Lo llamaban “Nerón”. No por emperador, sino por incendiario. Por el rastro de bronca que dejaba en cada esquina, por la forma en que miraba sin bajar la cabeza. En Caloto, Cauca, lo conocían pocos, lo temían varios, y lo querían… nadie.
Cayó en la tarde, con el sol todavía alto y el polvo caliente. Un solo disparo, quirúrgico, brutal: justo en el abdomen. No hubo ráfaga, no hubo gritos. Solo el eco seco del plomo entrando, y luego el silencio. Nerón se dobló como si rezara, pero no hubo plegaria. Se desangró en el suelo, viendo a sus verdugos alejarse en moto, sin prisa, sin rostro, sin placas.
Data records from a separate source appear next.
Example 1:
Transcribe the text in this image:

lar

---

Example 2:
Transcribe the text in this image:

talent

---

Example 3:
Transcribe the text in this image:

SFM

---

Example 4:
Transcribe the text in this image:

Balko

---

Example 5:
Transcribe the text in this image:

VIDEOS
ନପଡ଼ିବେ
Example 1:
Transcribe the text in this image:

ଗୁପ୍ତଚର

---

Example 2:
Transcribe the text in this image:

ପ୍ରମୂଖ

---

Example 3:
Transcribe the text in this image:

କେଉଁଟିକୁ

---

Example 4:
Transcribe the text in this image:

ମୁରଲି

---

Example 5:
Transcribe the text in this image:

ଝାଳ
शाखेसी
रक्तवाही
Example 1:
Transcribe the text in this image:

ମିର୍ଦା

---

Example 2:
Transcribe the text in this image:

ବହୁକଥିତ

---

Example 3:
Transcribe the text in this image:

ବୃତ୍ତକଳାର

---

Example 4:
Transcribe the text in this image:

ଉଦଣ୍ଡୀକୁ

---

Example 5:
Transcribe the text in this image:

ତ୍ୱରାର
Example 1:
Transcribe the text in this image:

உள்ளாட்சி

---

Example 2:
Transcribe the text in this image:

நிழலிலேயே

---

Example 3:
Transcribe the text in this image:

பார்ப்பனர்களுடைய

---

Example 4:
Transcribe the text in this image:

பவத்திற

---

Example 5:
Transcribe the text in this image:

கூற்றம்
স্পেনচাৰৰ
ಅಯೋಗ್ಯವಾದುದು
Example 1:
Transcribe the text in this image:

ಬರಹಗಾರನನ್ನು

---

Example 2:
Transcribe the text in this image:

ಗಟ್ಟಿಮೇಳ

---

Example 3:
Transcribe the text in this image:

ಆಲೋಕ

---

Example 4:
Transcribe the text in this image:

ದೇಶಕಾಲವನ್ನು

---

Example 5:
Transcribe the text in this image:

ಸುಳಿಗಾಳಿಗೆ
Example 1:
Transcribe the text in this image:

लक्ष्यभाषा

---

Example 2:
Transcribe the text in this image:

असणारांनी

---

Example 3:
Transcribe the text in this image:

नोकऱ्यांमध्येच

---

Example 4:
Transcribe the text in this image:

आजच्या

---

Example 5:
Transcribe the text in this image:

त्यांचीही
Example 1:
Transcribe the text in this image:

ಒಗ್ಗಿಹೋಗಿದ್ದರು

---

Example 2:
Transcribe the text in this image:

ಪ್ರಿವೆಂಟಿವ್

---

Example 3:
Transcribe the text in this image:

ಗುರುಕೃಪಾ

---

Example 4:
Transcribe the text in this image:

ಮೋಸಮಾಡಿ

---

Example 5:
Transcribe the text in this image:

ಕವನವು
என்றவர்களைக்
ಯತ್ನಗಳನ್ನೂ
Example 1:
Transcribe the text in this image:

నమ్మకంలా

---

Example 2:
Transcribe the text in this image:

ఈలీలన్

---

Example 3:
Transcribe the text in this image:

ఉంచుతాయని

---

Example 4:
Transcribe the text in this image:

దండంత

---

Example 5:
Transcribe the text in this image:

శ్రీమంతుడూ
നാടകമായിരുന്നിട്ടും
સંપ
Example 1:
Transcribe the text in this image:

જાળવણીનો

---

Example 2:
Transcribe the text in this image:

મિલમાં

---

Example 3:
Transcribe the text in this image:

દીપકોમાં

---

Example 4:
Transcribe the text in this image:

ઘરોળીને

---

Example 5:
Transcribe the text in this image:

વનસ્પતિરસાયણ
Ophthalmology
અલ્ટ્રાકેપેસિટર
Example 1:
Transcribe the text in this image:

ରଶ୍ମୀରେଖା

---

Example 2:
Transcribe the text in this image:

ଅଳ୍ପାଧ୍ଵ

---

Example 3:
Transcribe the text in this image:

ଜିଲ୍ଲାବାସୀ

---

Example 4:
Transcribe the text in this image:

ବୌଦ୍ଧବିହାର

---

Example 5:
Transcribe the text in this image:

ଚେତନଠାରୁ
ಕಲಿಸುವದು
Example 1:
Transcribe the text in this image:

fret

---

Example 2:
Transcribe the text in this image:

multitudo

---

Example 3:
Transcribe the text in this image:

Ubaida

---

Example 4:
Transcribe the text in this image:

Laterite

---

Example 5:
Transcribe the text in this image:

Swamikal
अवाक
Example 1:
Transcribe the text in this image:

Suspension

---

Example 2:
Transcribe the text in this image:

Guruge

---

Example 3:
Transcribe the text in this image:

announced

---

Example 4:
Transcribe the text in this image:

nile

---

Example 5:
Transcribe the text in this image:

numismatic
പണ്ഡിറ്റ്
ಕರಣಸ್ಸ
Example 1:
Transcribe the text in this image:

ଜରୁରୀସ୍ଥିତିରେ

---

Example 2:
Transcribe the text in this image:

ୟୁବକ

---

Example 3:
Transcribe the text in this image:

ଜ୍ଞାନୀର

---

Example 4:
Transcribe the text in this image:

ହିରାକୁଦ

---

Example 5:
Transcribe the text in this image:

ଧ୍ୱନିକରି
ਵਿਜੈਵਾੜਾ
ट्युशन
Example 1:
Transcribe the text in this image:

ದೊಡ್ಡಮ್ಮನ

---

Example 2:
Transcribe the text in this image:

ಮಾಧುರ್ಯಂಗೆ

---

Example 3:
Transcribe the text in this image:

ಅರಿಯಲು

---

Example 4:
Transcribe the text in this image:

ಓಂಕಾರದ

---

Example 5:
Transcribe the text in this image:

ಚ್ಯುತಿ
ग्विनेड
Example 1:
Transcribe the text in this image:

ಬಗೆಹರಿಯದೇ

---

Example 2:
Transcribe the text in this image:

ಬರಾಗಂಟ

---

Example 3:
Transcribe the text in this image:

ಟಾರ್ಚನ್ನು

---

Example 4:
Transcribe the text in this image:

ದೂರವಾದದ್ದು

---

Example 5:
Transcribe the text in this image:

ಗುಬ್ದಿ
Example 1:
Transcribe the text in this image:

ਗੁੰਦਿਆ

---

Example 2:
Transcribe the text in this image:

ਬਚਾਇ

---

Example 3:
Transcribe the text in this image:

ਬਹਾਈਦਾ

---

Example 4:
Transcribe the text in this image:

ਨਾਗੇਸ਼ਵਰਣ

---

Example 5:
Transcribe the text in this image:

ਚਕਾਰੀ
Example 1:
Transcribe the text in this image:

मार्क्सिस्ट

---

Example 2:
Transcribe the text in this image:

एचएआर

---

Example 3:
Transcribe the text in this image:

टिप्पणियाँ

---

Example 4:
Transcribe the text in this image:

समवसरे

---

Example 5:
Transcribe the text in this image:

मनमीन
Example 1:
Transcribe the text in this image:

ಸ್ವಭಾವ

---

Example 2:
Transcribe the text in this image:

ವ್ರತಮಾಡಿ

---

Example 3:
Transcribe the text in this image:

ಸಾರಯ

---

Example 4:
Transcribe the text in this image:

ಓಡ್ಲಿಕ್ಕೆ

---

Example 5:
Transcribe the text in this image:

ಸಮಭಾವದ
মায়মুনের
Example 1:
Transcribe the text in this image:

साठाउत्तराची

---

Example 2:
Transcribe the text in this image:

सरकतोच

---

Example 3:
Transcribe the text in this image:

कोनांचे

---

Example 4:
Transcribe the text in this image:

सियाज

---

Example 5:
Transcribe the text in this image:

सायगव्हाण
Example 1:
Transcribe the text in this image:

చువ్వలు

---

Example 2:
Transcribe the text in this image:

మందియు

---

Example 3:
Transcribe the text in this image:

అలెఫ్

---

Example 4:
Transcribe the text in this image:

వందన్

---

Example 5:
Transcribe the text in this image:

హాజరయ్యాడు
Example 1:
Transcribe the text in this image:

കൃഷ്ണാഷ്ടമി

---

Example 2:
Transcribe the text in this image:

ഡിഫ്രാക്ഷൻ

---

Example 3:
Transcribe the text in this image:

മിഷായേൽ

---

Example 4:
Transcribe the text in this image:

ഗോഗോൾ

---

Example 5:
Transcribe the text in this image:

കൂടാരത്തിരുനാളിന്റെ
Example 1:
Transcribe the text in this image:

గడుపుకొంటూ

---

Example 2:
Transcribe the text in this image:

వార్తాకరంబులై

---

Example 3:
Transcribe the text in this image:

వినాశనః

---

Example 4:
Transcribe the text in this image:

Nadie lo reclamó. Nadie lloró. No hubo velas, ni flores, ni estados con su nombre. Solo un cuerpo tendido, una sangre que se secó rápido, y un expediente que empieza con “NN”.
Las autoridades llegaron con su protocolo: acordonaron, fotografiaron, levantaron. Medicina Legal hará lo suyo. La Fiscalía buscará un móvil, un culpable, una razón. Pero en el fondo, Nerón ya estaba condenado antes de que el disparo lo alcanzara. Su historia, como tantas otras, se escribió en tinta roja y se archivó sin duelo.
Y mientras el pavimento aún conserva la mancha, Caloto sigue su curso. Como si no hubiera pasado nada. Como si Nerón nunca hubiera existido. Como si el silencio fuera suficiente.